Hey, it’s Tom, as you may know, or not, I spend a lot of my time on iOS Development and I’ve spent really a lot of my time during the last 10 years developing on that platform, why didn’t I burnt out? Well in this post I want to share with you why I really enjoy developing native apps for iOS devices, let’s start.
At first, short disclaimer, in some points I compare iOS Development to Android Development but I believe I’m allowed to do this as I was an Android Developer for some time in my career and I’m still contributing here and there in Android projects, but now rather as a supporting developer. Ok, let’s get back to the main topic.
Performance – nowadays it’s maybe not as important, because most of the devices available on the market are powerful enough, but back in the days… iPhone was way faster than Android phones and as a result it was just easier for developer to write fancy animations and transitions without worrying about lag or FPS drop, the UI looked smoother, even today I have a feeling that animations and transitions across iPhones are working in more consistent way than in case of Android.
iOS apps are easy to test – really. At first, because the simulator is pretty fast and works just like the real devices, and secondly because all devices use exactly the same version of the system, there are no changes caused by additional logic added by the manufacturers, like Huawei or Samsung. Really, if you will solve an issue once, it will be solved for all iOS devices, period. Why it’s important? Let’s ask any Android developer about the problem of handling the same logic on different devices, for example, photos rotation, the problem started a few years ago in some LG device if I’m correct, but later on, it turned out that also some Huawei devices are rotating taken photos wrongly, as a result, you had to read Exif data and check if orientation is correct if you would test only on Samsung, you would never notice this bug, that’s just one example that comes to my mind. You can face the same problem while working with web apps, different browsers start supporting new web features sooner or later, or never 😉
OS Adoption – talking about support for new features, this is also something that I love about apple ecosystem. iPhone users install new version of the system really fast. Apple announces new SDK in June, public beta is available in August or September and public release takes place about September or October, till the end of the year most of active users in the apps i have access install newest version of OS, after few months since official release you can be sure that most of your active users will be able to use newest OS features, isn’t it beautiful? To be clear, these are not only users of newest generation, people with 3-4 year old iPhones also update system pretty fast, however slowly than owners of last 2 generations. Here is the proof: https://developer.apple.com/support/app-store/ It’s February, most recent version of iOS was released in September, after 5 months over 80% of users owning last 4 generations of iPhone use the newest OS version and have access to new features like for example app clips and home screen widgets. Moreover, 98% of those users use at least iOS 13, so the version introduced a year ago. The interesting part is also presented below, over 70% of all iPhone users use iOS 14, please take into account that some older devices, like iPhone 6 and previous didn’t get update this year, however, 90% of all devices use iOS 13. To sum it up I can say that you can safely bet, that nearly all active users of your app will use at least iOS 13 and most of them will use iOS 14, and this is a constant trend, I see this early adoption every single year. Don’t get me wrong I don’t want to criticize Google, but in the case of Android newest OS version adoption doesn’t look good and they know it, because they even stopped publishing this data on their official website https://developer.android.com/about/dashboards, so I had to use 3rd party analytics: https://www.appbrain.com/stats/top-android-sdk-versions as you see, still a lot of people use previous versions of the Android, only 56% of all users use last 2 versions of the SDK (10 and 9), as for the moment of this recording Android 11 was released, but it’s fresh thing so i don’t take it into account at all.

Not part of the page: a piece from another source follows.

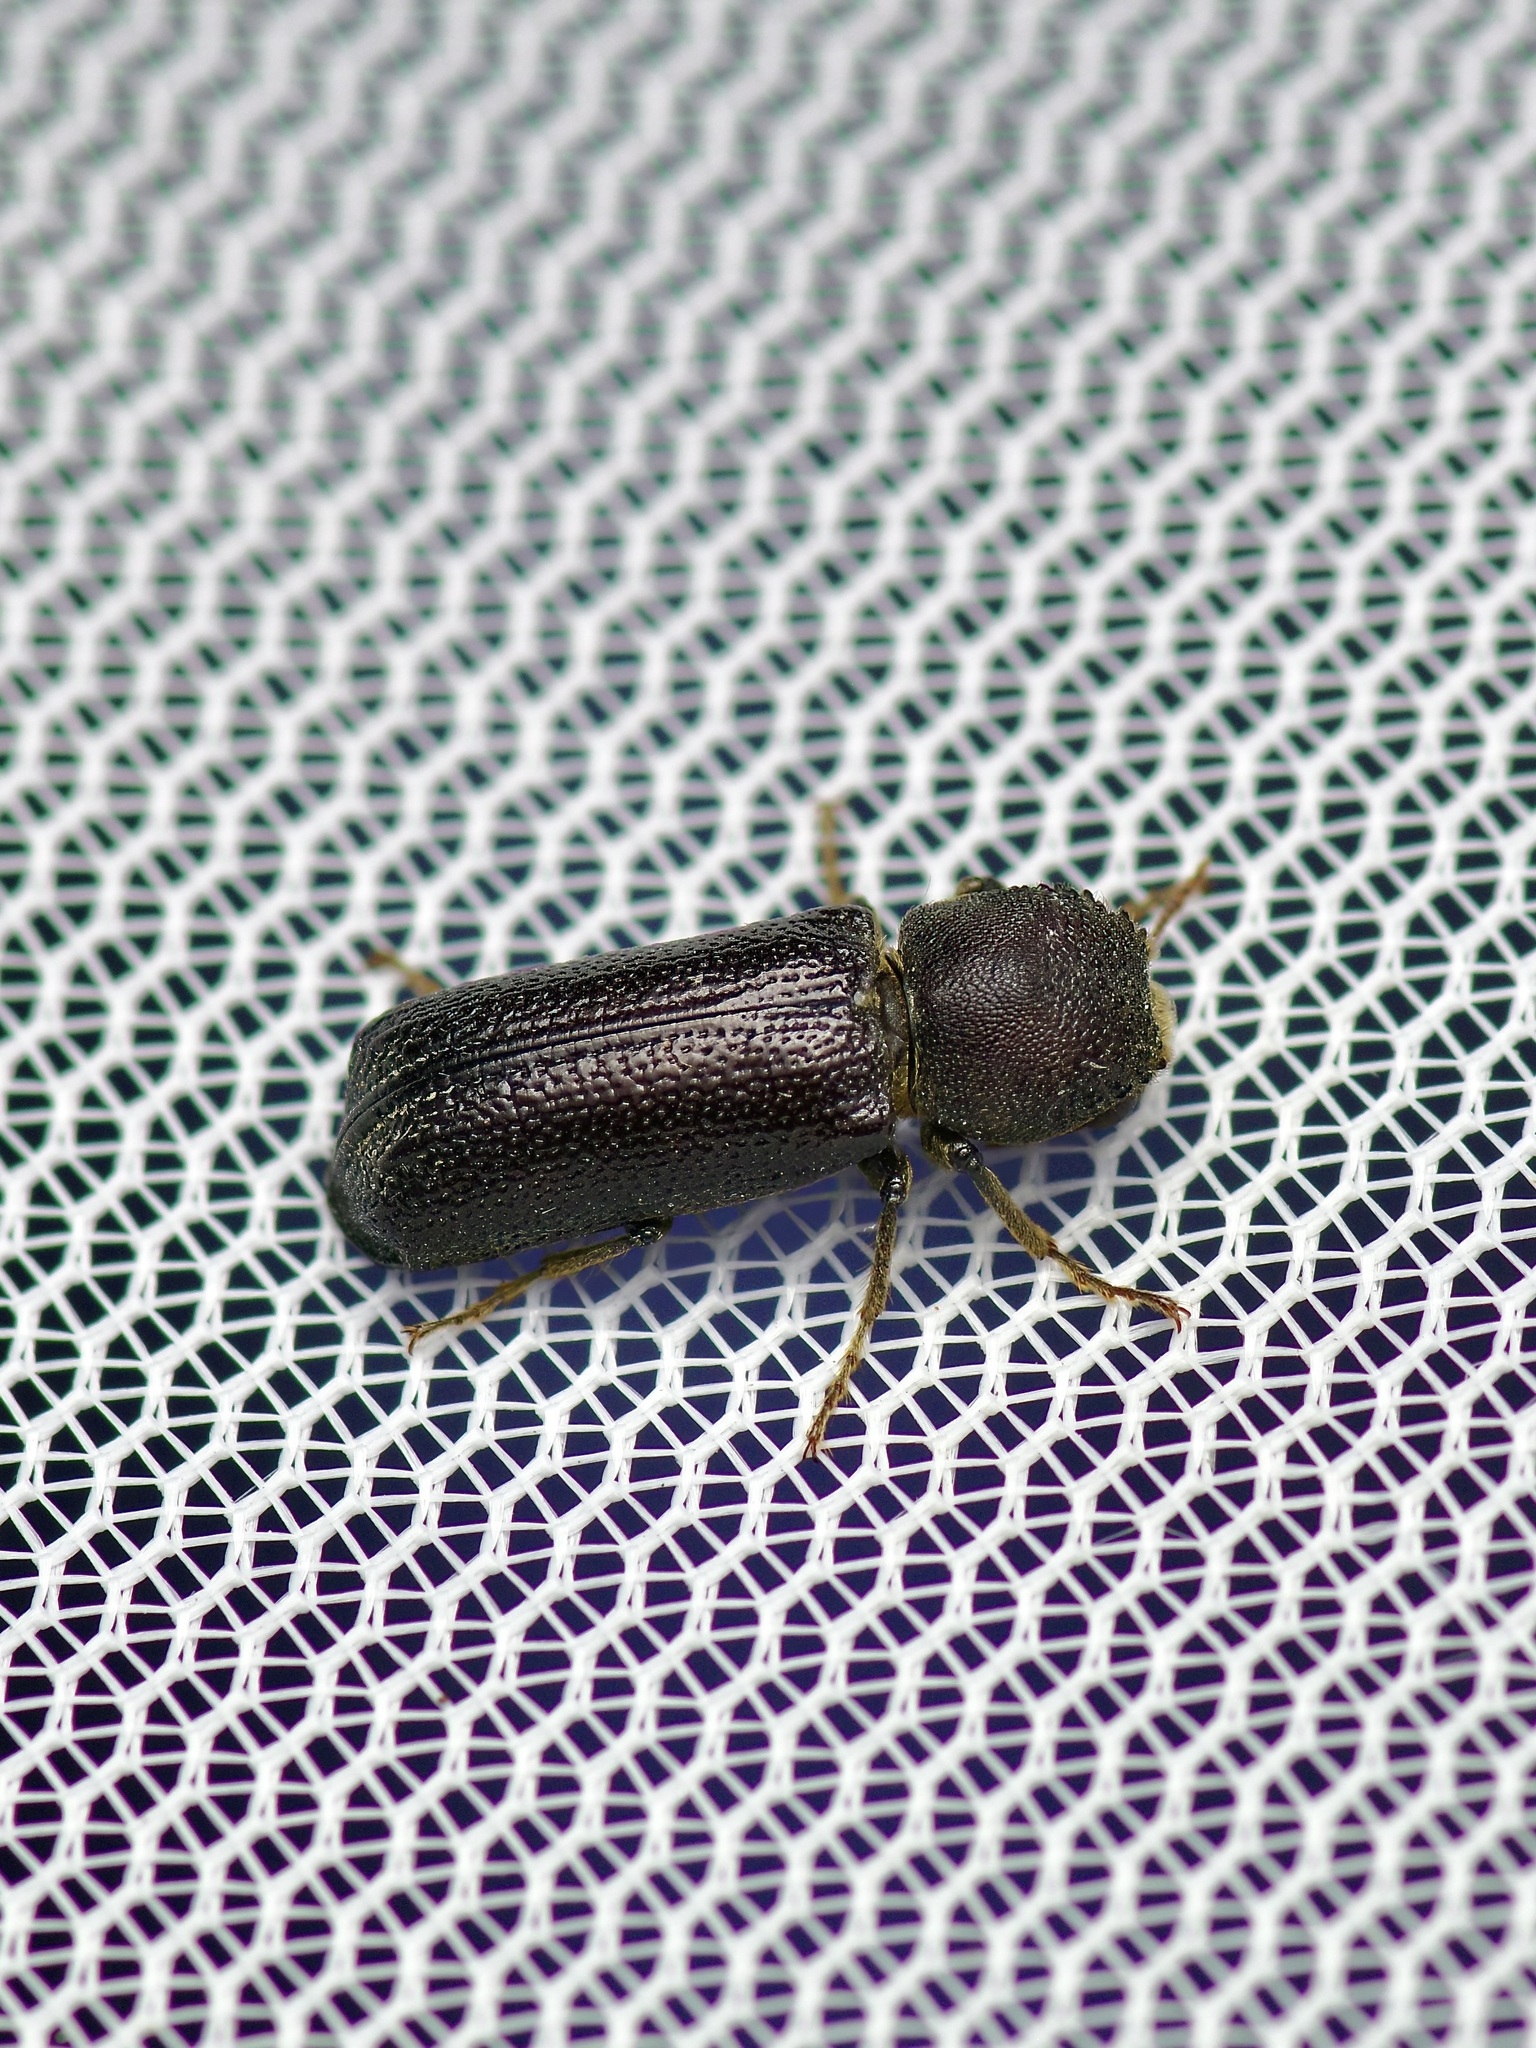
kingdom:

Rich SDK – Apple provides a ton of features built into SDK. Thanks to that developers are able to build apps using not so many 3rd party libraries. A great example might be audio, video, or image processing, in this case, SDK offers so many ready-to-use methods that writing something from scratch demands really some sophisticated needs, for most of the apps there is more in this SDK than you might ever need. Why rich SDK is good? I’m going to record a video about the pros and cons of using 3rd party libraries, but as for now, let’s say that Apple SDK is just really stable and reliable. From my experience, it’s easy to notice, that the Android version of the app is usually using more dependencies and 3rd party libraries to offer some functionalities and that brings a lot of risk in long term.
Consistent UI/UX – this is a huge benefit, in my opinion. Of course, Apple makes a bigger redesign every few years, but in general, most of the apps on iOS have a very similar feeling, flow and look, why? Firstly, because of Apple guidelines, they are like a roadmap, you just have to learn them once, and then you play the game according to the rules. Thanks to that end-user knows what to expect and is able to predict what will happen for example after pressing the button on the left part of the navigation bar, etc. Look and feel is consistent also because once again iOS SDK offers a lot of customizable widgets and both designers and developers got used to using them. Every tab bar, navigation bar or tableviewcell, offer customization, you might usually not notice that but in general, under the hood, most elements of the app are just widgets taken from official SDK, they are customized, but they offer a very similar feeling and this is probably the key of success.